Eliminating library space raises its own problems which the report acknowledges. Chief among them is the survey result that study space in the library is one of its most highly prized qualities for users, especially students. The value of space lies in a place of quiet to study, an area for intellectual exchange and a symbolic retreat. The report suggests reorganization of the available space and the conversion of other spaces outside the library such as the student center as alternative solutions.

The report also cites the need for improved document delivery of print resources. This correlates a submerged theme in other literature that the difficulties that users face with libraries are less in finding useful resources as is often mentioned but in the seemingly more mundane process of retrieving them. The case of print document delivery is one case of a more general problem of navigating among multiple libraries, interlibrary loan interfaces, and SFX links.

Finally, in the midst of budgetary woes, the report issues the somewhat surprising recommendation to hire more staff. The practice that has been in place (familiar at other UCs) has been to reorganize by closing positions vacated by attrition and consolidating staff, but the report claims that the process will be inadequate shortly if it has not already and erodes the library's effectiveness.

Thus, the report reverses two common themes of budget control by calling for a reduction in space and an increase in staff.

UCIrvine: Library task force report, University of California, Irvine, Irvine, 2010.

http://www.evc.uci.edu/budget/BudgetTaskForces%20Reports%20home.html

Wednesday, July 21, 2010

We are not alone in our quest

It appears the future of libraries has become a popular topic across the library world, and even further out to the NPR internet space (specifically, their Monkey See blog).

Library Journal reported snippets of the ALA 2010 conference that dealt with this question "At Session on the Future of Libraries, a Sense of Urgency" The primary speakers Joan Frye Williams and Stephen Abrams held out for a bright future for libraries. The theme of change held steady, so we should anticipate more on that theme as the topic evolves.

On a more encouraging note, NPR's Monkey See Blog offered up a post sweetly titled (pun intended)

EXTRACTED INFORMATION:

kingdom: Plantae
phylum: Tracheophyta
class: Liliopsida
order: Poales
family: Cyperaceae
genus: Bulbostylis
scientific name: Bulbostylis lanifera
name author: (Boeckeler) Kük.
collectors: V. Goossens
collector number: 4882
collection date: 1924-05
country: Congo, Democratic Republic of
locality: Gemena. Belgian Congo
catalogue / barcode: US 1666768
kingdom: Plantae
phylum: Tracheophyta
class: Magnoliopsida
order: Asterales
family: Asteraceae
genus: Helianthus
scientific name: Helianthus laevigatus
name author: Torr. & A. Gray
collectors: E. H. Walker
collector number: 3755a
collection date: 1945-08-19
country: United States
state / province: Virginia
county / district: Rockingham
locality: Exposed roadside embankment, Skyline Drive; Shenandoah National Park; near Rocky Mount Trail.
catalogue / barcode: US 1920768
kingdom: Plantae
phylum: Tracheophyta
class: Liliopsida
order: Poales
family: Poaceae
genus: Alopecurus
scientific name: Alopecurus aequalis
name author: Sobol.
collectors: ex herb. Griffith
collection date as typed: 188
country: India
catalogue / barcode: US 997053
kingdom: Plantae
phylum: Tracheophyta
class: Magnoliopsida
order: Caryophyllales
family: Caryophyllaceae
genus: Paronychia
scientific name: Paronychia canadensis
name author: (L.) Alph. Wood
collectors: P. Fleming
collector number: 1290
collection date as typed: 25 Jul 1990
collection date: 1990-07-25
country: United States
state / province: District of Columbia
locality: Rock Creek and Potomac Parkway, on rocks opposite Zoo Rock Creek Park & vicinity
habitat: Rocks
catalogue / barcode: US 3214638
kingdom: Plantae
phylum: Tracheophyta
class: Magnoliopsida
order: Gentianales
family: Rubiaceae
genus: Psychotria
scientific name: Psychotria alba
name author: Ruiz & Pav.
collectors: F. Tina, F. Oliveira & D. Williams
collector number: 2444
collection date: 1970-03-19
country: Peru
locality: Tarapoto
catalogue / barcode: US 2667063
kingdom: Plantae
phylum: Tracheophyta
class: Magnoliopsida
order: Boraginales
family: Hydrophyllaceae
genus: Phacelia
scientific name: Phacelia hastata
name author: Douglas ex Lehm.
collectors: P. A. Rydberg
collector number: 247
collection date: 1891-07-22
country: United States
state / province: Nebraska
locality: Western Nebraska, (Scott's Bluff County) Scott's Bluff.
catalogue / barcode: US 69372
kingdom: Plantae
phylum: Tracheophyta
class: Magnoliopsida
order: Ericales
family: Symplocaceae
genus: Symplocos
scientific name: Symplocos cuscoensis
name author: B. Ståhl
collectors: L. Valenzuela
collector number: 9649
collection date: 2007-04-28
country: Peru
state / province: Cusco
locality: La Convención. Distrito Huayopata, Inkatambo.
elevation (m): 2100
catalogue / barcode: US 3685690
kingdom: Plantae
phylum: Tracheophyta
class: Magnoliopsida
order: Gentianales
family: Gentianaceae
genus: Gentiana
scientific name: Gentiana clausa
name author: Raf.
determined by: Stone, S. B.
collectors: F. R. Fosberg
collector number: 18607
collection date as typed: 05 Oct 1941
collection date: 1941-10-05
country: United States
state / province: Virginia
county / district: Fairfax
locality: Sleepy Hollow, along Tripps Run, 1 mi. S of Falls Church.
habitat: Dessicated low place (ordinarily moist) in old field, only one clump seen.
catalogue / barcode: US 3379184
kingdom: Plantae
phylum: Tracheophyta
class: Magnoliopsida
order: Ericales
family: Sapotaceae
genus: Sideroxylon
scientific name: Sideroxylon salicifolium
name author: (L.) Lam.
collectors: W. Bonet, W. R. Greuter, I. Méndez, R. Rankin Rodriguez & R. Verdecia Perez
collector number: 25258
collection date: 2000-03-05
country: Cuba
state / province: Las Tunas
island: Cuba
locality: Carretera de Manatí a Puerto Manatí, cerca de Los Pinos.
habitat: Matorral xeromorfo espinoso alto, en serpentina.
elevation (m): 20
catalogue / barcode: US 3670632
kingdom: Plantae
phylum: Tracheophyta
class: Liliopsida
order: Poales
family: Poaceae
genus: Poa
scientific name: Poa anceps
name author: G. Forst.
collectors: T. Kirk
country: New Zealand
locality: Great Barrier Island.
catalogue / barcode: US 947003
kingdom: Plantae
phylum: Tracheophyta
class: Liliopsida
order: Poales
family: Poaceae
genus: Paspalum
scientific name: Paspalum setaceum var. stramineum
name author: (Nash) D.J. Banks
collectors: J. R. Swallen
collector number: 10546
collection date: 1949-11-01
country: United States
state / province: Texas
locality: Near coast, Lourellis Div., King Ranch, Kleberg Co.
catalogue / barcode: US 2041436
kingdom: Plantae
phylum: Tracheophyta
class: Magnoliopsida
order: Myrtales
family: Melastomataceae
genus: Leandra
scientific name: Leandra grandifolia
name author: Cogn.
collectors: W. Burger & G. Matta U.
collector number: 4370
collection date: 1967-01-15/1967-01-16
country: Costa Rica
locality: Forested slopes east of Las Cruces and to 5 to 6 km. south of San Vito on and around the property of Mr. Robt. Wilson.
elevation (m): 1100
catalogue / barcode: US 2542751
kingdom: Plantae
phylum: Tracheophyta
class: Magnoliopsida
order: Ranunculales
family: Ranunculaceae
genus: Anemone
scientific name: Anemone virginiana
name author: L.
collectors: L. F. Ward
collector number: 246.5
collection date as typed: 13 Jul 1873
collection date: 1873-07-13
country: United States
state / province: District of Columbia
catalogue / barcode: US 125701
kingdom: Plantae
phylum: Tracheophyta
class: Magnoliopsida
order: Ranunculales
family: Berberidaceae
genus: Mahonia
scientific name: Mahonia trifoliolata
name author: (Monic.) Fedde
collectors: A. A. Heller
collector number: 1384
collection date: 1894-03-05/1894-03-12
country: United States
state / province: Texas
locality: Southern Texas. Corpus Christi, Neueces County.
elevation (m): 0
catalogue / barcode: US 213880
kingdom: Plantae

YOUR GOAL:
Answer these from the blog excerpt on library futures:
(a) What space outside the library does the report name as one that could be converted for study?
(b) Who were the primary speakers at the ALA 2010 session on the future of libraries?
(c) What is the name of the NPR blog mentioned?

THE ANSWER:
(a) The student center
(b) Joan Frye Williams and Stephen Abrams
(c) Monkey See